Cumprindo o aviso que Vossa Excelência me dirigiu na data de trinta do presente, para informar os factos da representação de Diogo José Mahan, de nação francesa, que acompanha ofício de Monsieur General Lannes, que restituo a Vossa Excelência, mandei logo ao inspector do Teatro de S. Carlos, o Ministro do Bairro da Ribeira, José Duarte da Silva Negrão Coelho, me informasse dos motivos que tivera para o procedimento contra o filho do recorrente, o sobredito Diogo José Mahan.

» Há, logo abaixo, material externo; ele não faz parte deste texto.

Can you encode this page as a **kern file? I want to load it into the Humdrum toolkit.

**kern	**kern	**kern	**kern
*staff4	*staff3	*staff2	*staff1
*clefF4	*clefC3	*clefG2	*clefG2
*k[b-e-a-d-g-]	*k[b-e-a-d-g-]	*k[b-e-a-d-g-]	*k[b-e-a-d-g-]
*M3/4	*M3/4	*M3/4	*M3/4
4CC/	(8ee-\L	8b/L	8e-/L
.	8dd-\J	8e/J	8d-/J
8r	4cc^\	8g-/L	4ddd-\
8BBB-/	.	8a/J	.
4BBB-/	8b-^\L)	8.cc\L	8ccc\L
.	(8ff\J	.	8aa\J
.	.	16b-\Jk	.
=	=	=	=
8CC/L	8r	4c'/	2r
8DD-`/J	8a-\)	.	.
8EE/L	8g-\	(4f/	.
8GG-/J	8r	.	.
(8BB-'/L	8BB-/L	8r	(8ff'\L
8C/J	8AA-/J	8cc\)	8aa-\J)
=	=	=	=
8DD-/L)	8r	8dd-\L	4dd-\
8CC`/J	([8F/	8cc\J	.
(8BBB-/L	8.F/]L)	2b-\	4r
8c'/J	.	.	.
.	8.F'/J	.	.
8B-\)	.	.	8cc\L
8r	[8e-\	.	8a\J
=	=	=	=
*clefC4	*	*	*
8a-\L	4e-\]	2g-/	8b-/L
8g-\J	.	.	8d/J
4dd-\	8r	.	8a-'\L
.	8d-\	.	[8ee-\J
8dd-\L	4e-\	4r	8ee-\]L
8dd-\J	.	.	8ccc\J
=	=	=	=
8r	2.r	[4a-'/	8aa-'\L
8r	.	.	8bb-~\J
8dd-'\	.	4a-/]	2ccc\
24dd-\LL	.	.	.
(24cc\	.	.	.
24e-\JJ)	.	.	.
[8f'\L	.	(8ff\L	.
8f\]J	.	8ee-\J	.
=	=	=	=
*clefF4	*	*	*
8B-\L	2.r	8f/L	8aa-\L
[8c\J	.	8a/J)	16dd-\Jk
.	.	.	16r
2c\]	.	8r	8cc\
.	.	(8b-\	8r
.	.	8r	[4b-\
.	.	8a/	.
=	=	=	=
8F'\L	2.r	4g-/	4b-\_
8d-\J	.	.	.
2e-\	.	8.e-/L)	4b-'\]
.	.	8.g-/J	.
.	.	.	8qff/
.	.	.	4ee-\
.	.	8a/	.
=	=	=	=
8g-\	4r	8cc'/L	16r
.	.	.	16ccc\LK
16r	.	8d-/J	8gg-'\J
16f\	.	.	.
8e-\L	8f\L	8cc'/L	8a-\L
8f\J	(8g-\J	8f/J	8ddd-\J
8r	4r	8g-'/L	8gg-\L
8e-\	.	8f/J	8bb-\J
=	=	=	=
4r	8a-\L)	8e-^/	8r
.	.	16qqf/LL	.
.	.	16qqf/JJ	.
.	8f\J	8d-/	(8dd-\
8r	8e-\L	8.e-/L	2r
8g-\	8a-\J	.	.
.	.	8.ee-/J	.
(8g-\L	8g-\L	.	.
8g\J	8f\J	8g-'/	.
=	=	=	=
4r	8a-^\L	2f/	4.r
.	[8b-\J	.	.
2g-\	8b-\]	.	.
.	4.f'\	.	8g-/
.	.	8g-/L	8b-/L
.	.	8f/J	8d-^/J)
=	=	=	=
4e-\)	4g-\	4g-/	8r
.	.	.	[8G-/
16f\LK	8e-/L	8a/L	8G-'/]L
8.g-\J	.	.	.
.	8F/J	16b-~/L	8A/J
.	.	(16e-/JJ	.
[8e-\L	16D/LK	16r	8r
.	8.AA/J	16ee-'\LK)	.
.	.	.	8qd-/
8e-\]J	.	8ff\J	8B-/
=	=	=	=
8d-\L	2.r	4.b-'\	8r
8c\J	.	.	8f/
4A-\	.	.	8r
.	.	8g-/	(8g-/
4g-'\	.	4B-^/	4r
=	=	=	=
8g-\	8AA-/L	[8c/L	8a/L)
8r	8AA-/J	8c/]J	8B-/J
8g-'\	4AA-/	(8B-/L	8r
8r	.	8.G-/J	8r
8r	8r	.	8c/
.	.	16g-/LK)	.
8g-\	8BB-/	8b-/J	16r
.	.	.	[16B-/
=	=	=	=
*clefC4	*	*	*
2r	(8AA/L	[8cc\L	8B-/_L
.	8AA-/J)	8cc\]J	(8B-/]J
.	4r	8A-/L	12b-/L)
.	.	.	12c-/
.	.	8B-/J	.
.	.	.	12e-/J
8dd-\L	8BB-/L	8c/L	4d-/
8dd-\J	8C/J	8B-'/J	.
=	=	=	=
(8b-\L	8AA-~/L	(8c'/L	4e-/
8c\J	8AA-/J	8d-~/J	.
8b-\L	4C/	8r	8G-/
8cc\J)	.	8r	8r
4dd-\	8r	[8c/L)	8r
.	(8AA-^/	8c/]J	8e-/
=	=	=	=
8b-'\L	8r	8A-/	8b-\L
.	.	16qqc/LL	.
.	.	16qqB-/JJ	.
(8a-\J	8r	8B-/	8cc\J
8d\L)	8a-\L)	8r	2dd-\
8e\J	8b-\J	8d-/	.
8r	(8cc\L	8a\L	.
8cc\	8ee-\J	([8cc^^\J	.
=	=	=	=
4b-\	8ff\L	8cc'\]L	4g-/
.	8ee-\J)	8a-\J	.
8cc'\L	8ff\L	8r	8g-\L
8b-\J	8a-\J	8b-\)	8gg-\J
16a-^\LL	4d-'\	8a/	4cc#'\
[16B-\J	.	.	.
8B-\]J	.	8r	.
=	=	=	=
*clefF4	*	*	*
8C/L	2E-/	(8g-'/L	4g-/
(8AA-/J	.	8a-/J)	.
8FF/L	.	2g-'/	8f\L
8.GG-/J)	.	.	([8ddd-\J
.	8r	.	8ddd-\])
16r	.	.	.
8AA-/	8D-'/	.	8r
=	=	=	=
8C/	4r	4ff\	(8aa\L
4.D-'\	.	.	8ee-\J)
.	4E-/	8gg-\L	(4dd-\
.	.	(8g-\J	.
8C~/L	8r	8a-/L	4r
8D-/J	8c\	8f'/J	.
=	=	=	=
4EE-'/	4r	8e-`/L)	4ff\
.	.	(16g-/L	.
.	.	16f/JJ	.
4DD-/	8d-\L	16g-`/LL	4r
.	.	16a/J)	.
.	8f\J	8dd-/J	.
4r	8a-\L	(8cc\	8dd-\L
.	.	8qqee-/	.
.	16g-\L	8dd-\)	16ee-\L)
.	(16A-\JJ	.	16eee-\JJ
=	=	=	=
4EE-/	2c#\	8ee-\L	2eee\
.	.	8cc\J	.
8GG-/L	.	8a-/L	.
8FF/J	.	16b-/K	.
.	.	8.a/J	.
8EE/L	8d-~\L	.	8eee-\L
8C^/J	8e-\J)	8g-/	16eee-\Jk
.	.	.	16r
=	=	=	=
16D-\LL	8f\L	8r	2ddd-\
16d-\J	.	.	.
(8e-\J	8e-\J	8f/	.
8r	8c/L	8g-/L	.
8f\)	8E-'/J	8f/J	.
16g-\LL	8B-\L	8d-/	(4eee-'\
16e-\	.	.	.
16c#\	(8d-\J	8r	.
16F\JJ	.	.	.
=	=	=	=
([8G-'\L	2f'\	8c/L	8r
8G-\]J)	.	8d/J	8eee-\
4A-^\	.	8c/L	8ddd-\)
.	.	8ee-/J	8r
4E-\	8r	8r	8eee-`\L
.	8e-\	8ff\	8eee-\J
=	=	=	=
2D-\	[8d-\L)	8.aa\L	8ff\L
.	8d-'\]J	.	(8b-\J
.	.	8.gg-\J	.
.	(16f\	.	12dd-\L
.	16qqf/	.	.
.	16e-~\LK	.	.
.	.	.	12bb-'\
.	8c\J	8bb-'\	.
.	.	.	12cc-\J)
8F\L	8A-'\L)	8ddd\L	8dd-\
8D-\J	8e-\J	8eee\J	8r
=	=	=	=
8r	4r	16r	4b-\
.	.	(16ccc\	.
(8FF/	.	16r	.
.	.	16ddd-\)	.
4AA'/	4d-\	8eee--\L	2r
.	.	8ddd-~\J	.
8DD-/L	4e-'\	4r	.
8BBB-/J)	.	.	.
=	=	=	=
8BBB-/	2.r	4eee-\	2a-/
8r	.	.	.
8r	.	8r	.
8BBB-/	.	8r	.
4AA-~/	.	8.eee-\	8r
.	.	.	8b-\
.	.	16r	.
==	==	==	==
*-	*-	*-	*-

Da informação que me dá este Magistrado, que passo às mãos de Vossa Excelência, verá Vossa Excelência no conhecimento dos motivos que deram causa a este Magistrado a ter este procedimento, e a desordem em que estava o filho do recorrente com os dois que acompanhavam, José Januário de Amorim Viana, português, e Paulo Malet, cravador de pedras, perturbando a boa ordem daquele teatro com apupadas que deram e inquietando os espectadores que ali estavam.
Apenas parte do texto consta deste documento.